Tasks to carry out:
1. According to the passage on the Mercedes-Benz SL R232 below, what weight did AMG's chief technical officer report for the SL shell?
2. Extend the passage on the Mercedes-Benz SL R232 below, picking up after its final sentence.

Passage provided below:

The R232 reintroduced 2+2 seating as standard for the SL, a feature which hadn't been present on an SL model since the C107 and R129, which had the optional 2+2 seating. The dashboard is symmetrical, with a 12.3-inch digital instrument cluster and an 11.9-inch touchscreen panel in the center. The instrument cluster is placed within a binnacle which Mercedes claims to reduce the reflections from the sunlight and improve visibility when the roof is folded down. The touchscreen panel in the center is electronically tiltable to the vertical position for the same reason.

=== Frame ===
The car's platform is an aluminum space frame self-supporting body structure developed by AMG to provide more rigidity. Transverse rigidity and longitudinal rigidity are said to be 50% and 40% higher, respectively compared to the GT roadster platform. AMG's chief technical officer, Jochen Hermann, reported that the SL shell weighs 270 kg.

End of Passage provided.
Dataset content below:

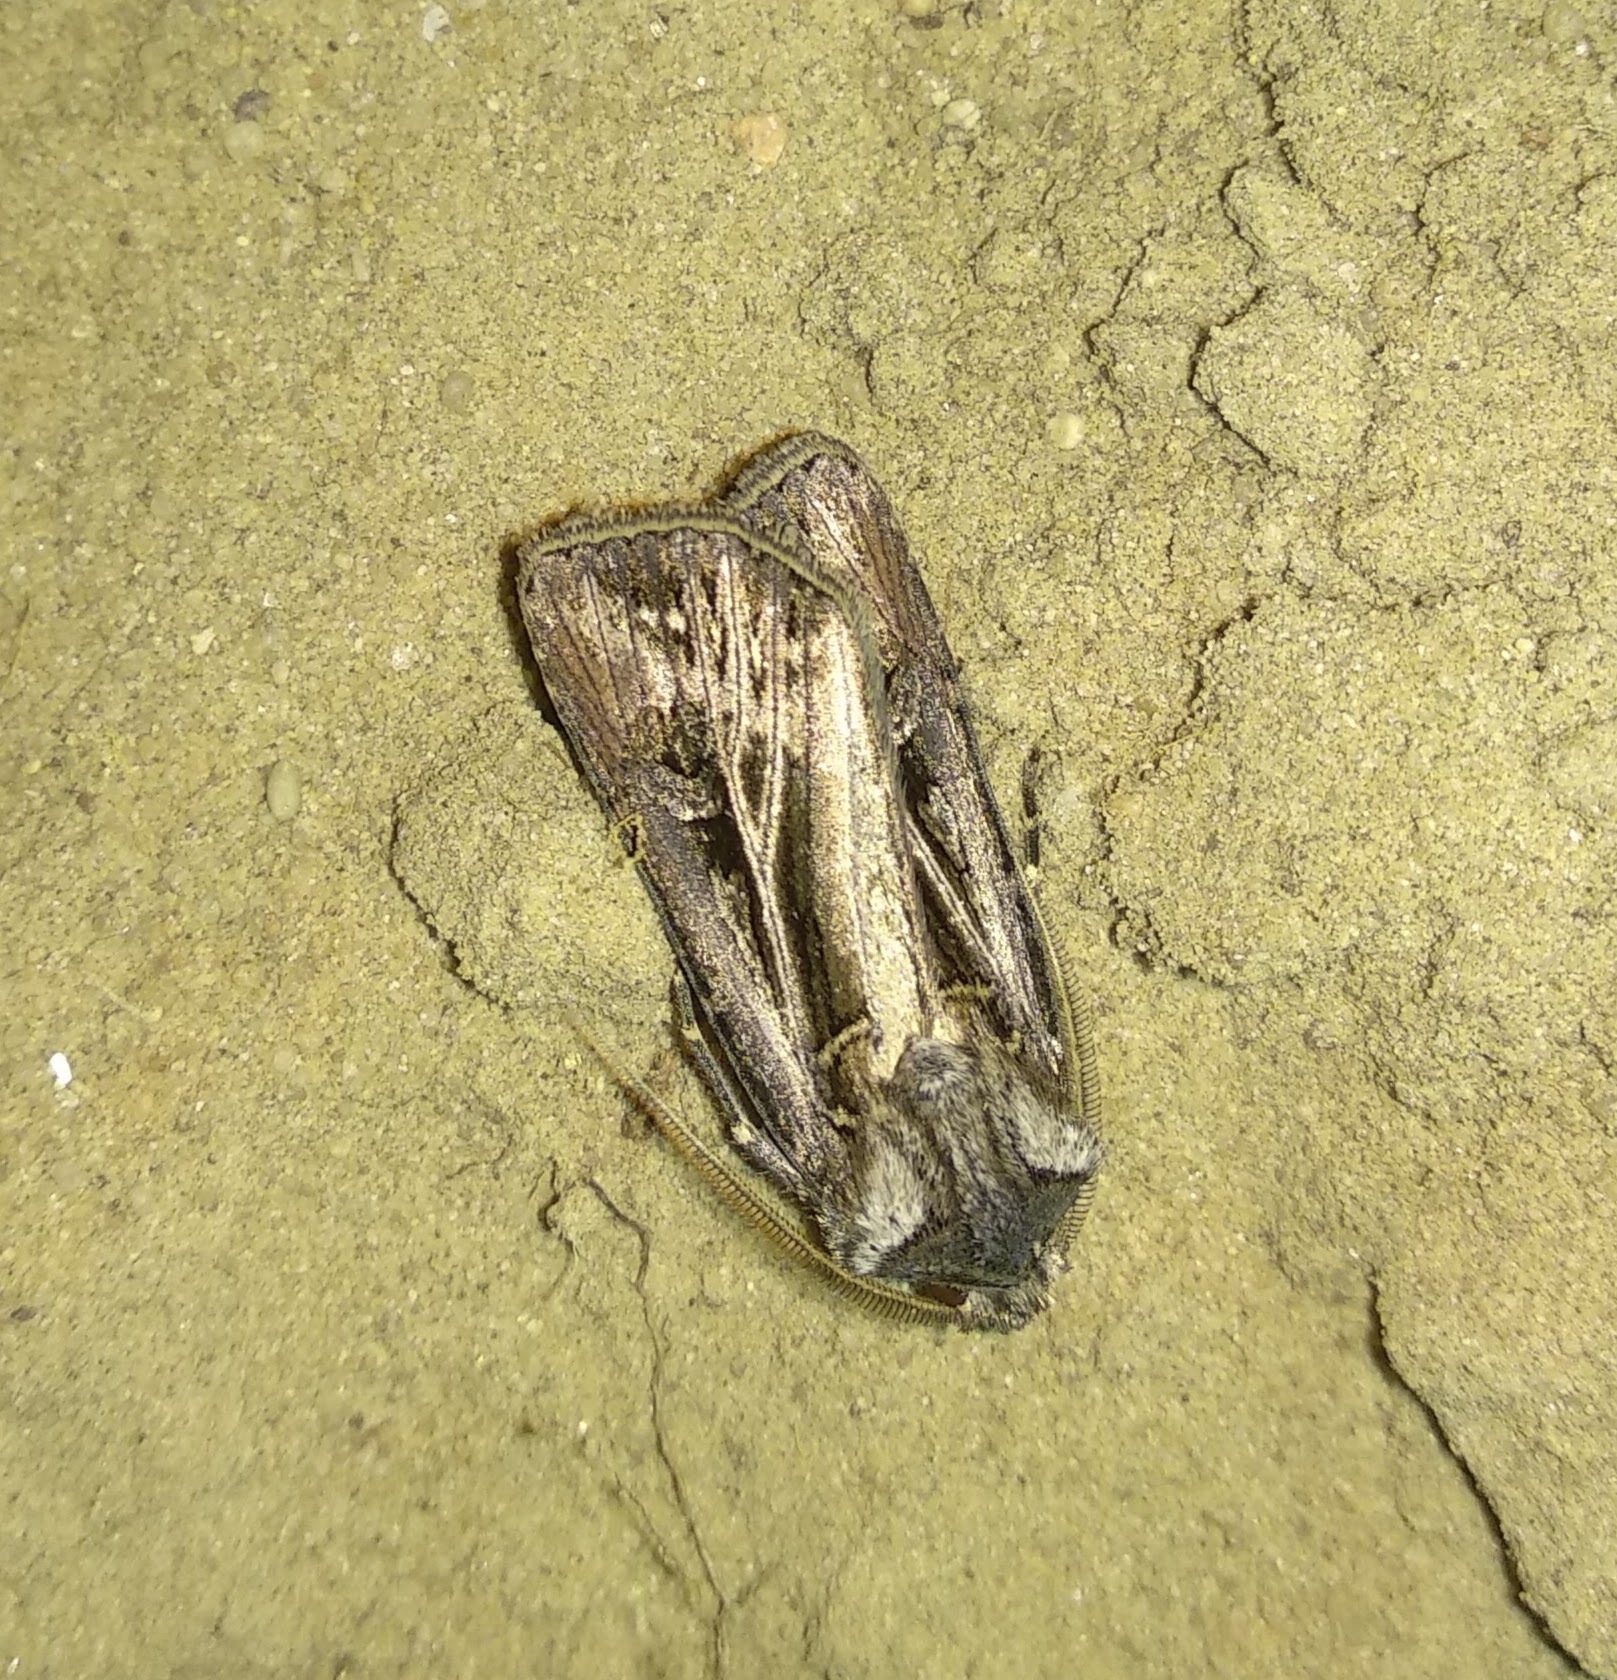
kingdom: Animalia
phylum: Arthropoda
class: Insecta
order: Lepidoptera
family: Noctuidae
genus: Agrotis
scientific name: Agrotis trifurca
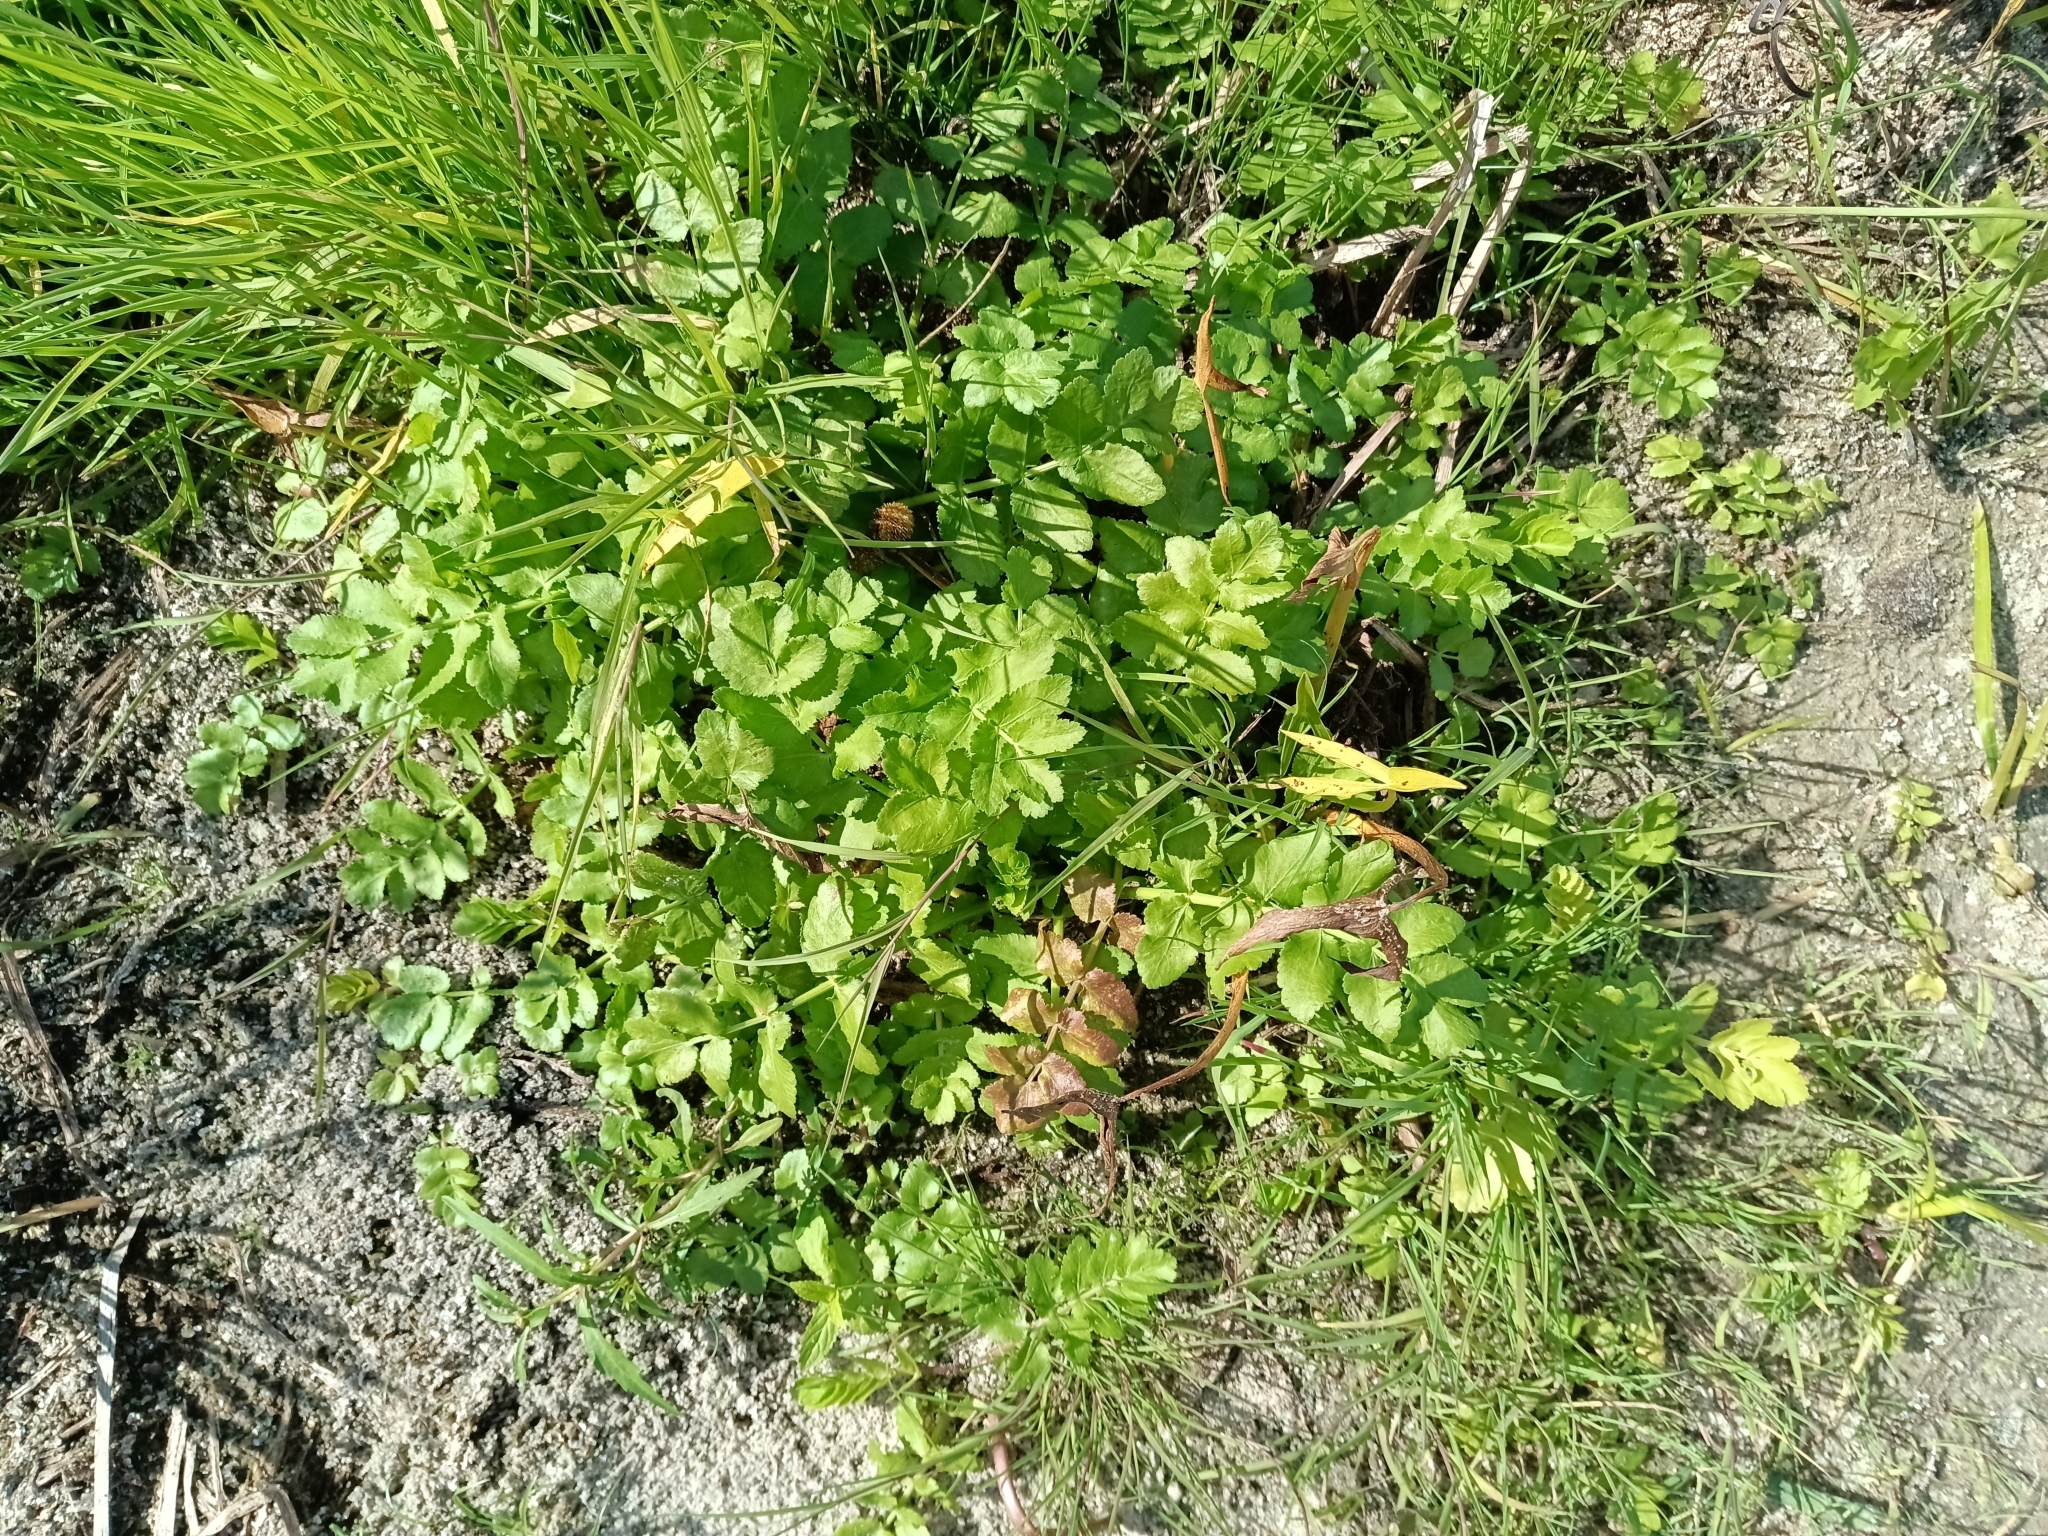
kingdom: Plantae
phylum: Tracheophyta
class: Magnoliopsida
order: Apiales
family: Apiaceae
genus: Berula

End of Dataset content.

Activity answers:
1. 270 kg

2.
==Technical data==

At the launch, the sole engine option was a biturbo 4.0-litre V8 with two different levels of output: SL 55 4MATIC+ and SL 63 4MATIC+. The lesser SL 55 is rated at 350 kW and 700 Nm, while the SL 63 has 430 kW and 800 Nm. The base six-cylinder inline engine and a more powerful hybrid version of the V8 engine are to be introduced at a later date. The 4-cylinder model is added with the SL 43. The SL 43 is rated at 280 kW and 480 Nm which adds an extra 10 kW for mild hybrid. This marks the first time the SL-Class has been powered by an inline-4 engine since the 190 SL.

Model: Years; Drivetrain; Configuration; Displacement; Power; Torque; 0–100 km/h (0–62 mph); Top speed; Fuel consumption/efficiency (WLTP)
Petrol engines
SL 43: 2022–; RWD; M139 I4 turbocharged (electrified); 1,991 cc (121.5 cu in); 280 kW (381 PS; 375 bhp) at 5,500–6,500 rpm; 480 N⋅m (354 lb⋅ft) at 2,250-4,500 rpm; 4.9 seconds; 275 km/h (171 mph)
SL 55 4MATIC+: 2022–; AWD; M177 DE40 LA V8 biturbo; 3,982 cc (243.0 cu in); 350 kW (476 PS; 469 bhp) at 5,500–6,500 rpm; 700 N⋅m (516 lb⋅ft) at 2,250-4,500 rpm; 3.9 seconds; 295 km/h (183 mph); 12.7–11.8 L/100 km (18.5–19.9 mpg_{‑US})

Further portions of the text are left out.